Legacy Modernisation and Technical Debt
Few organisations have the luxury of building their IT environments from scratch. Most operate a mixture of modern platforms and legacy systems, some dating back decades. These older systems often support critical business processes and cannot simply be replaced without significant risk and investment. Yet they may lack the interfaces, scalability characteristics, or operational tooling that modern environments require.
The conference explores approaches to legacy modernisation that balance the need for progress against the imperative to maintain stability and security. This includes strategies for incrementally updating systems, wrapping legacy applications with modern interfaces, and making informed decisions about when replacement becomes more practical than continued maintenance. The accumulated technical debt in many organisations represents a significant operational burden, and addressing it requires both technical expertise and careful prioritisation.

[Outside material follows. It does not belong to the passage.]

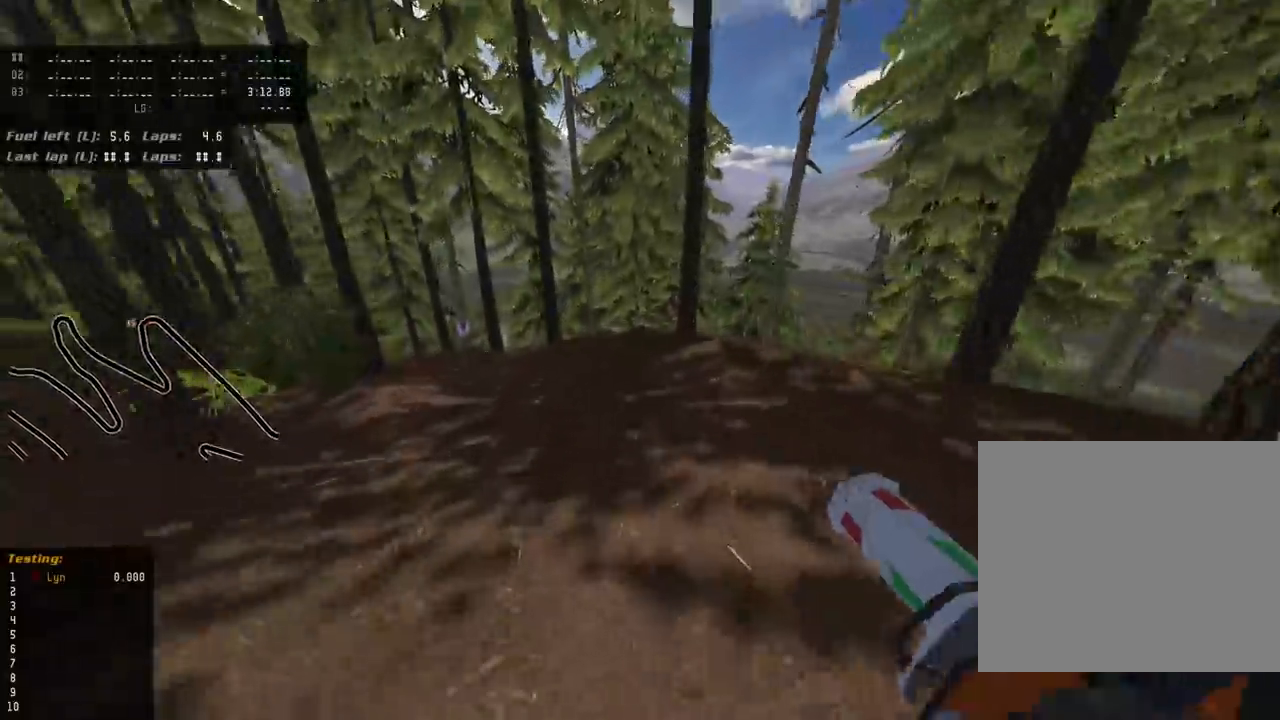
{"dt_ms": 500, "buttons": [], "left_stick": "down-left", "right_stick": "center", "events": [[17, "L3", "down"], [117, "L3", "up"]]}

Digital Sovereignty and Operational Control
Questions of digital sovereignty have become increasingly prominent in IT strategy discussions. For organisations in regulated industries, or those handling sensitive data, the location and control of IT infrastructure carries legal and compliance implications. Even beyond regulatory requirements, many organisations are reconsidering their dependence on external providers and seeking to maintain greater control over critical systems.

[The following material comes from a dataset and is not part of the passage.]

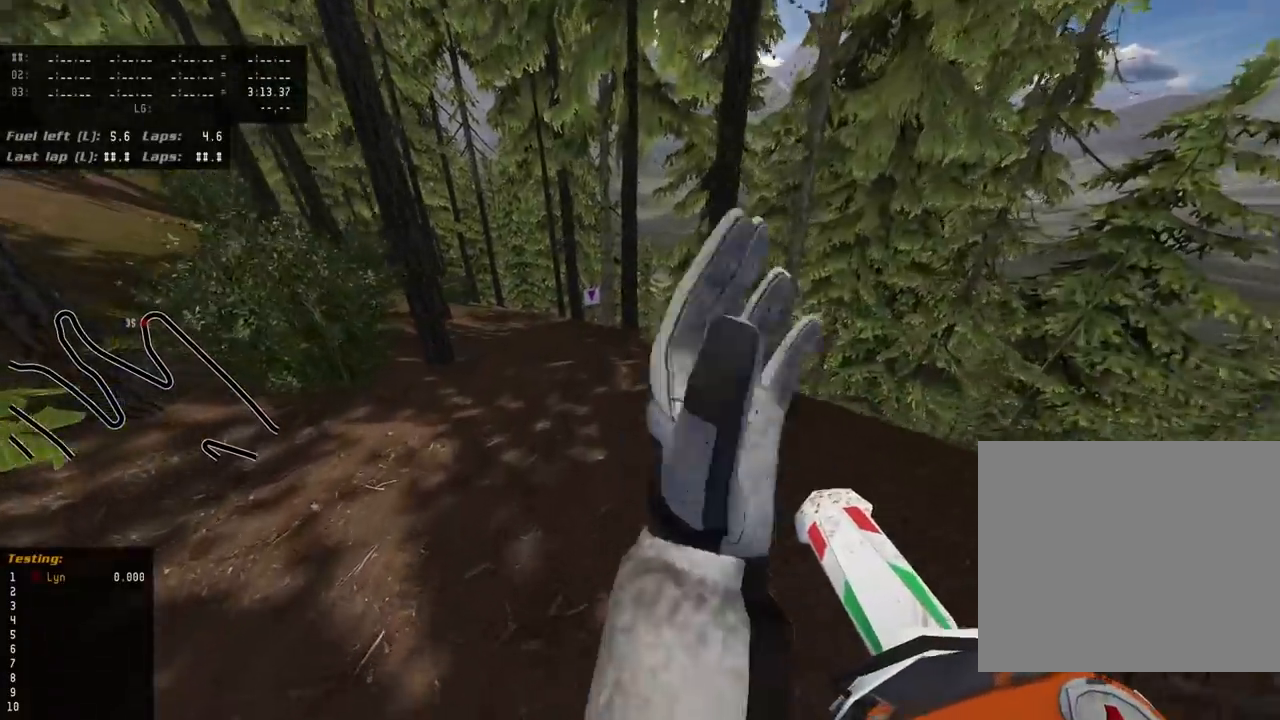
{"dt_ms": 500, "buttons": [], "left_stick": "center", "right_stick": "center", "events": [[33, "L2", "down"], [167, "L2", "up"], [250, "left_stick", "center"]]}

This does not necessarily mean abandoning cloud services, but it does require more thoughtful architecture decisions. The conference addresses how organisations can balance the benefits of cloud platforms against sovereignty considerations, and how operational practices must adapt to environments where some workloads may be subject to different constraints than others.
Who Should Attend
IT Operations Excellence 2026 is designed for technical decision-makers responsible for systems, applications, and business-critical infrastructure. The programme addresses concerns relevant to CIOs, CTOs, CDOs, and CISOs, as well as IT managers, security officers, and project managers with operational responsibilities. The cross-industry nature of the event makes it relevant to attendees from manufacturing, financial services, healthcare, public sector organisations, and IT service providers.

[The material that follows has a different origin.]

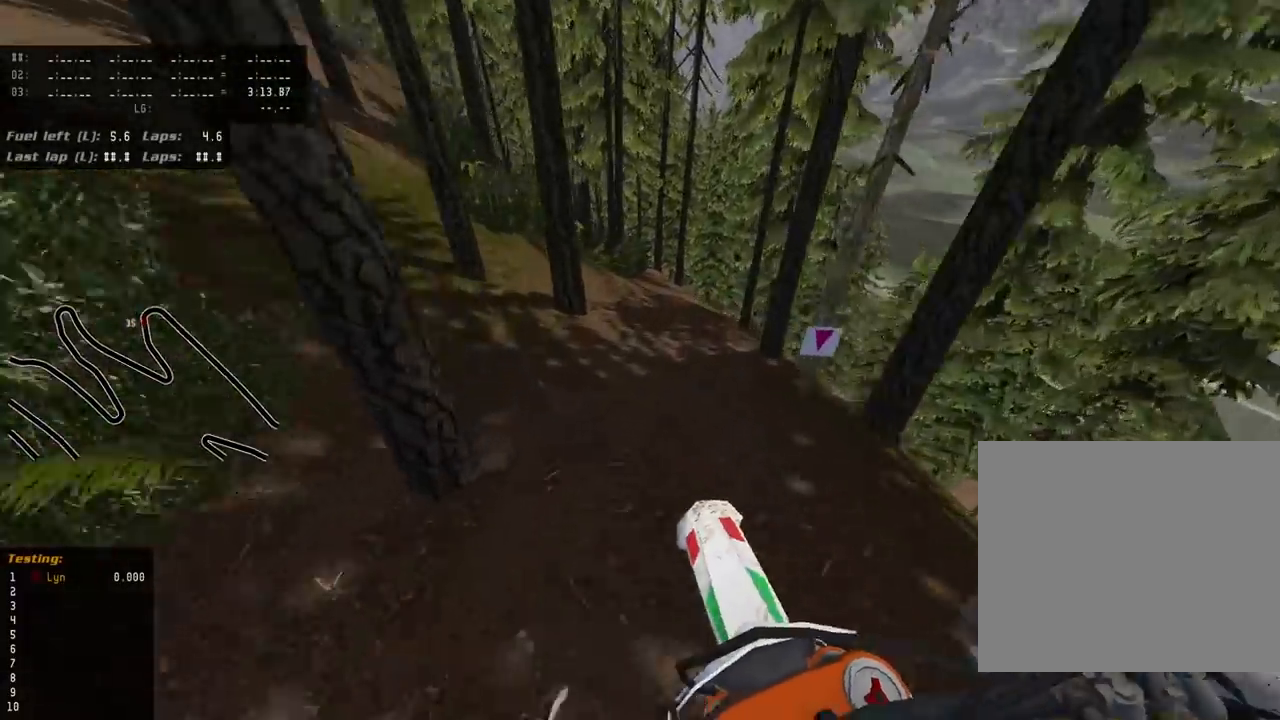
{"dt_ms": 500, "buttons": ["R2"], "left_stick": "center", "right_stick": "center", "events": [[100, "left_stick", "up-right"], [400, "left_stick", "center"], [433, "R2", "down"]]}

The conference assumes a level of technical familiarity appropriate to its audience. Attendees should expect discussions that engage with operational realities rather than remaining at a purely strategic level. Those responsible for aligning IT operations with broader business objectives will find particular value in sessions addressing how operational decisions affect organisational agility and innovation capacity.
Industry Context
The challenges addressed by this conference reflect broader trends affecting IT organisations across sectors. Skills shortages continue to constrain operational capacity, making automation and efficient tooling essential rather than optional. The pace of technological change shows no sign of slowing, yet organisations must maintain systems that may have been deployed years or even decades ago. Regulatory requirements continue to evolve, adding compliance considerations to already complex operational environments.
Against this backdrop, the ability to maintain stable, secure operations while enabling business innovation has become a defining characteristic of effective IT organisations. IT Operations Excellence 2026 provides a forum for examining how leading organisations are addressing these challenges and what lessons can be applied more broadly.